As students begin to choose their classes there is also the question of remote, in-person, and hybrid learning. Thankfully the staff has already thought about this aspect of the class. 

“I think it is particularly well suited to something that is more of a hybrid approach because of the project based learning in it,” Dr. Perrier said. “I almost imagine whether it’s meeting remotely or on-ground that one day a week would be a literary discussion and one be a hands on project. And whether students were doing that in a remote setting individually or coordinating their work in teams secessions or going to a computer lab and working together would depend on what the group was working on and what kind of materials they needed.”

“I think it will still succeed, but we may need to hold synchronous sessions. The class will be really collaborative, so it will be important for us to meet regularly to discuss and work on the project,” Dr. Barrow said. “The class is in the early stages, but I would welcome input and participation from other departments, and will be reaching out to colleagues soon.” 

Due to the pandemic, the university is decreasing the number of classes that are running in the Spring. 

Perrier said, “The university has said no class will go forward unless seven students have enrolled in them. But they will also look and say you have seven in this 255 and eight in this 255 you have to merge them because the cap is 15 students. The closer we get to 15 the more likely the class will go. My dream for this class is that I have to ask Barbara to teach two sections.”

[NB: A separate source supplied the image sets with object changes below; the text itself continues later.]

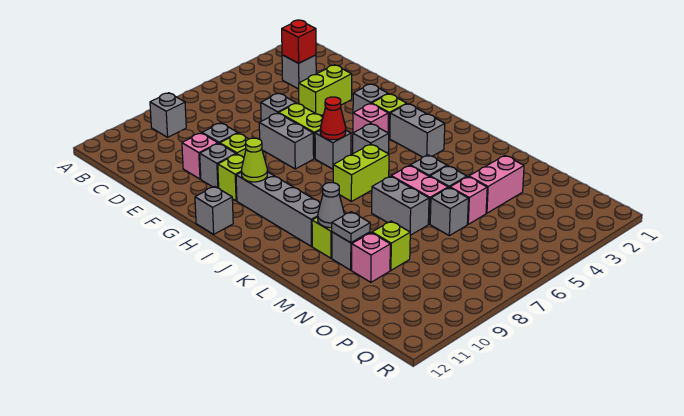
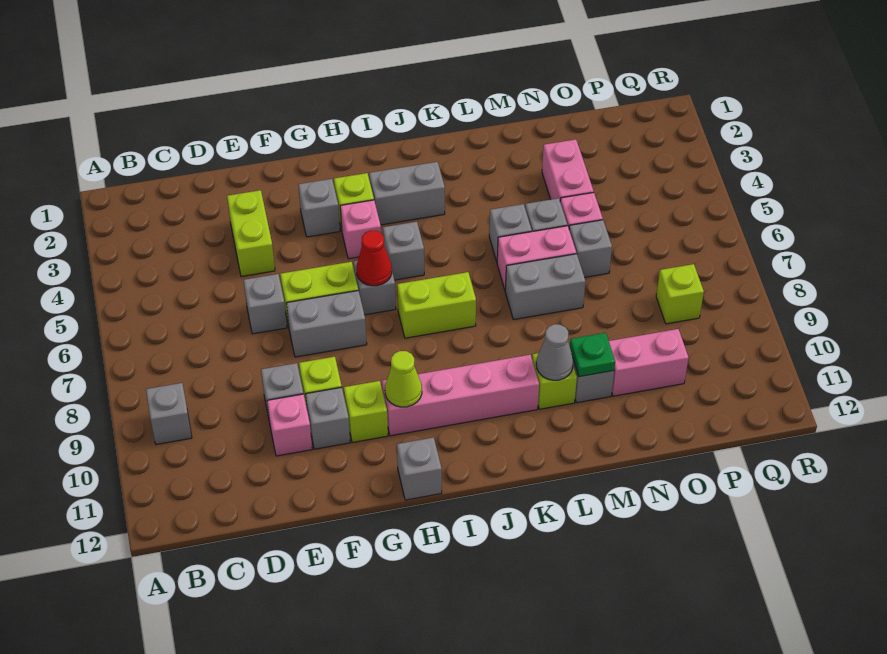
grey 1x1 brick [282,55,316,89] -> none
red 1x1 brick [282,20,316,63] -> none
grey 1x4 brick [236,172,320,246] -> pink 1x4 brick [382,355,539,436]
lime 1x2 brick [333,144,389,201] -> lime 1x2 brick turned to [397,272,476,338]
grey 1x1 plate [332,212,370,243] -> green 1x1 plate [570,333,615,377]
lime 1x1 brick [372,221,410,270] -> lime 1x1 brick moved to [656,264,704,324]
pink 1x1 brick [352,233,390,282] -> pink 1x2 brick [609,329,689,396]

“Anyone who enrolled in the class will be asked to be enthusiastic about the subject. There are other classes you can take to fill the requirement so if it doesn’t sound like an interesting class it is probably not the subject for you,” Perrier said.

“I have had conversations with different people on campus about possibly finding a new way to keep art and activism alive as a sort of content container on our campus. Whether that was a podcast through CMI or as an annual publication co-sponsored by multiple departments is hard to say,” Dr. Perrier said. “When we first talked about it, the budget crisis was not as it is currently so I don’t know how to find a new home for it yet. My hope is that it will have a sustained life after this semester but it may not be as a course.”

Dr. Barrow said, “I hope that the class and the literary magazine can be a way to celebrate student work in this unusual time of crisis, even though we won’t be able to hold the big in-person event like we usually do.”

Remember registration for online classes begins Oct. 29 for the respective groups at 8:30 am. and will continue until January 2021.